Alexander von Warsberg | |
Birth Name: | Alexander Freiherr von Warsberg |
Birth Date: | 30 March 1836 |
Birth Place: | Saarburg, Kingdom of Prussia |
Death Place: | Venice, Kingdom of Italy |
Resting Place: | St. Leonhard-Friedhof Cemetery Graz, Austria |
Alexander Freiherr [Baron] von Warsberg (30 March 1836 – 28 May 1889) was an Austrian government official and travel writer.
Alexander von Warsberg was the eldest son of the Prussian chamberlain Baron Joseph Alexander von Warsberg and his wife Bavarian aristocrat Baroness Elisabeth von Wyttenbach. Soon after his birth, his father sold their family estates in Lorraine and moved the family to Graz.[1] Warsberg attended gymnasium and university in Austria, and later joined the imperial royal civil service at the governor's office in Graz.
In 1858, he was transferred to the governorship in Venice where he worked until he was dismissed by Cajetan von Bissingen-Nippenburg in 1859. In 1868, 1869, and 1871, Warsberg visited Egypt. In 1870, he spent several months in Corfu. During the first half of the 1880s, he toured Attica, Thessaly, Epirus, the Peloponnese, and Libya.
In the beginning of the 1880s, Empress Elisabeth of Austria began to focus on Greece, likely inspired by Warsberg's Odyssey Landscapes. Empress Elisabeth contacted Warsberg, then the Austrian consul in Greece, and appointed him her "traveling marshal". In 1885, he accompanied her on a trip to Greece. Initially, Elisabeth did not leave a positive impression on Warsberg. He described the empress in his diary as "ugly, old, skinny-looking, ill-dressed".[2] However, after their first voyage together, he changed his opinion of Elisabeth and began showing a certain affection toward her. In 1887 and 1888, Warsberg accompanied the empress on further strenuous journeys through Western Greece, Ithaca, the Peloponnese, and Asia Minor. However, his health was steadily declining and he often complained that the hardships as Elisabeth's "travel marshal" exceeded all his previous trips to the Orient.

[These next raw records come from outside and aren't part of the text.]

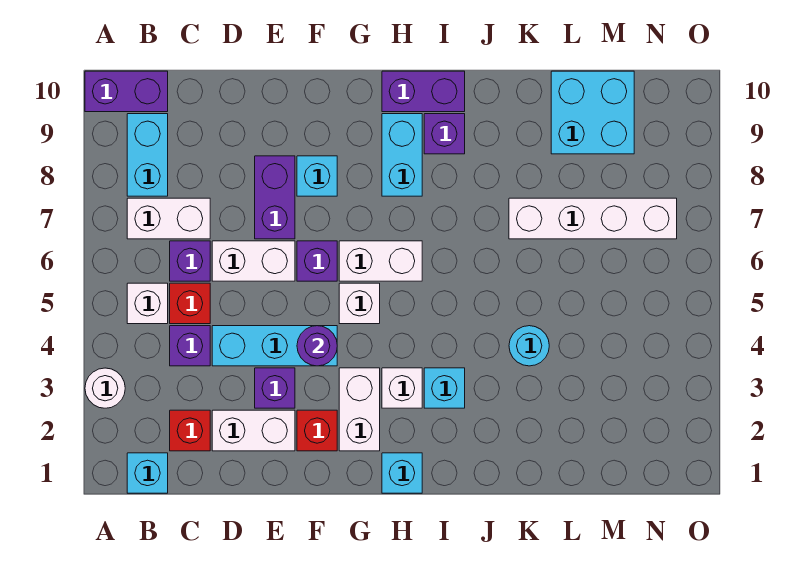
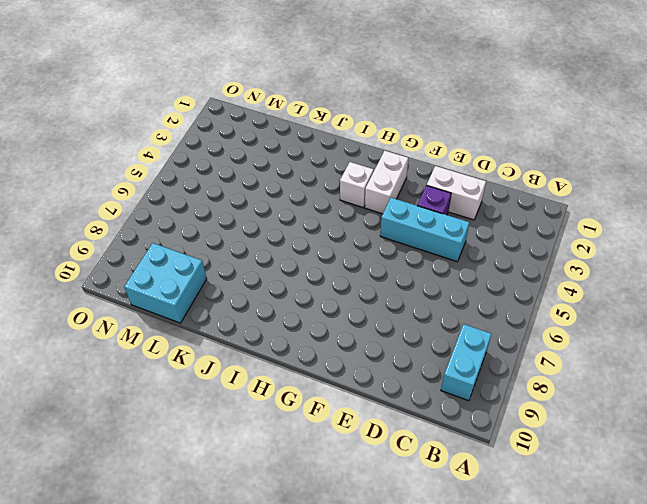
none -> white round brick A3 level 1
none -> purple brick A10:B10 level 1
none -> cyan brick B1 level 1
none -> white brick B5 level 1

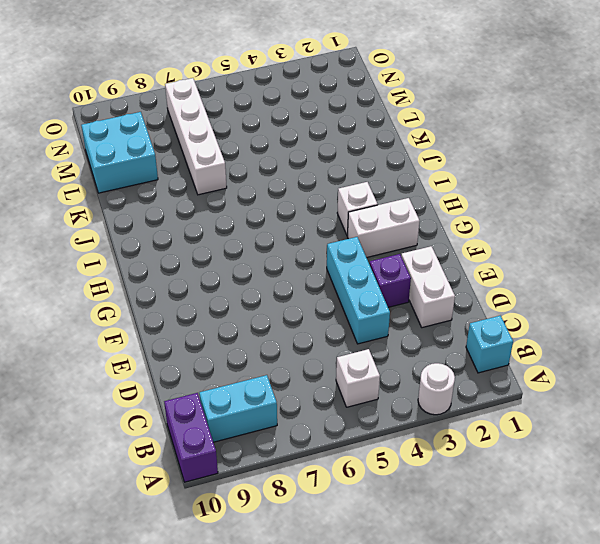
none -> white brick B7:C7 level 1
none -> red brick C2 level 1
none -> purple brick C4 level 1
none -> red brick C5 level 1

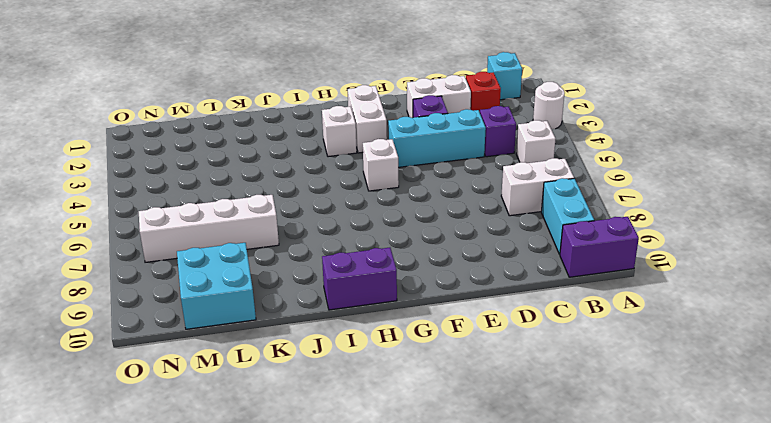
none -> red brick C5 level 1
none -> purple brick C6 level 1
none -> white brick D6:E6 level 1
none -> purple brick E7:E8 level 1

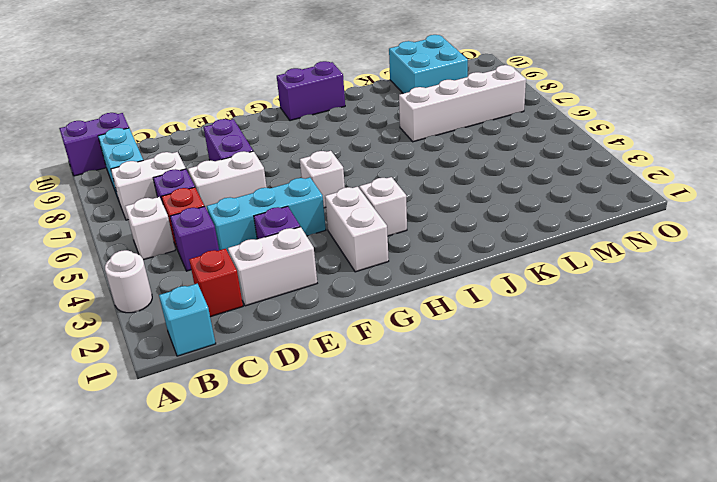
none -> red brick F2 level 1
none -> purple brick F6 level 1
none -> cyan brick F8 level 1
none -> white brick G6:H6 level 1

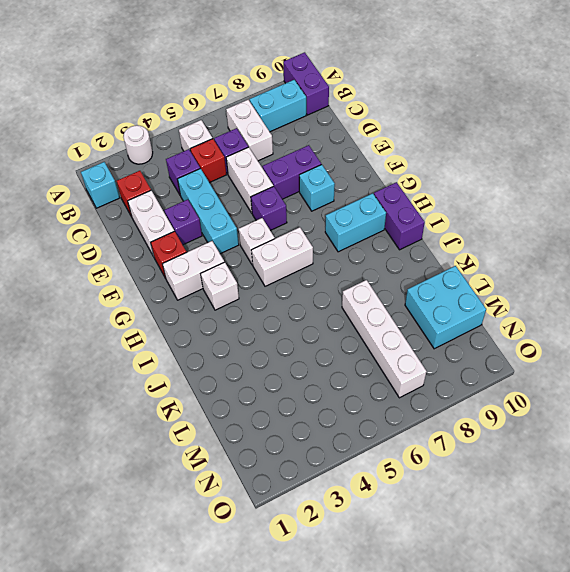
white brick H5:H6 level 1 -> white brick G6:H6 level 1
none -> cyan brick H1 level 1
none -> cyan brick I3 level 1
none -> purple brick I9 level 1
none -> cyan round brick K4 level 1

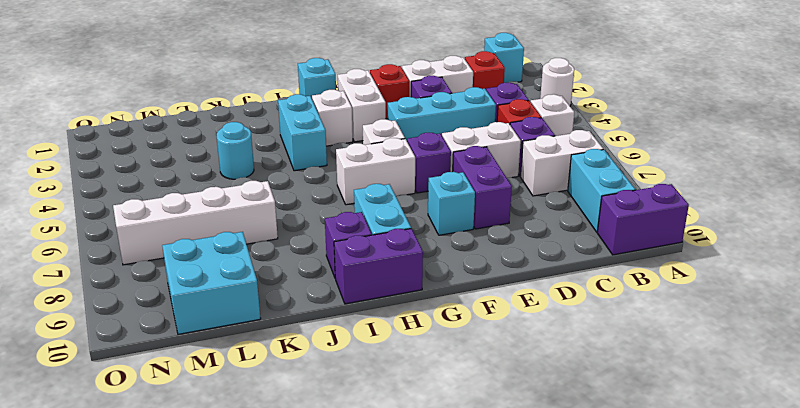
cyan brick I3:I4 level 1 -> cyan brick I3 level 1
none -> purple round brick F4 level 2

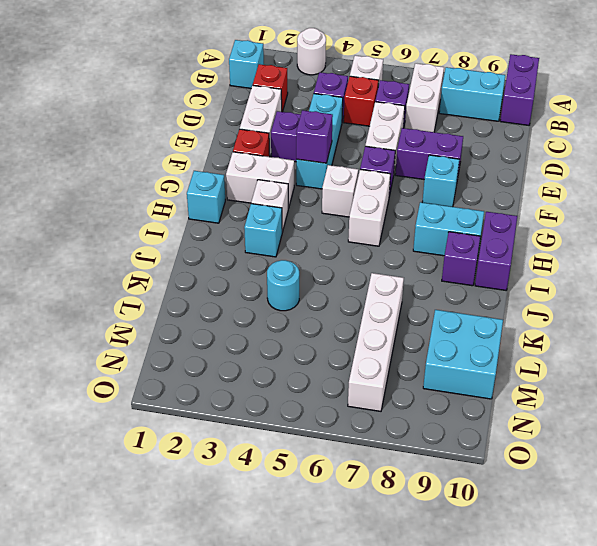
purple brick F4 level 2 -> purple round brick F4 level 2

In November 1887, the Empress commissioned Warsberg to find a suitable plot of land for a villa on Corfu. Warsberg, who was now seriously ill, managed to acquire the Villa Braila for the Empress and purchased additional land on Corfu for the construction of the villa. He created the "spiritual concept" for the palace, called Achilleion, but did not live to see the completion of it in 1891. After his death, his brother Gustav took over the construction management for a short time.[3]
In the fall of 1887, Warsberg was appointed Consul General in Venice, but died in the spring of 1889 from a long-standing lung condition. He was buried in the St. Leonhard-Friedhof Cemetery in Graz.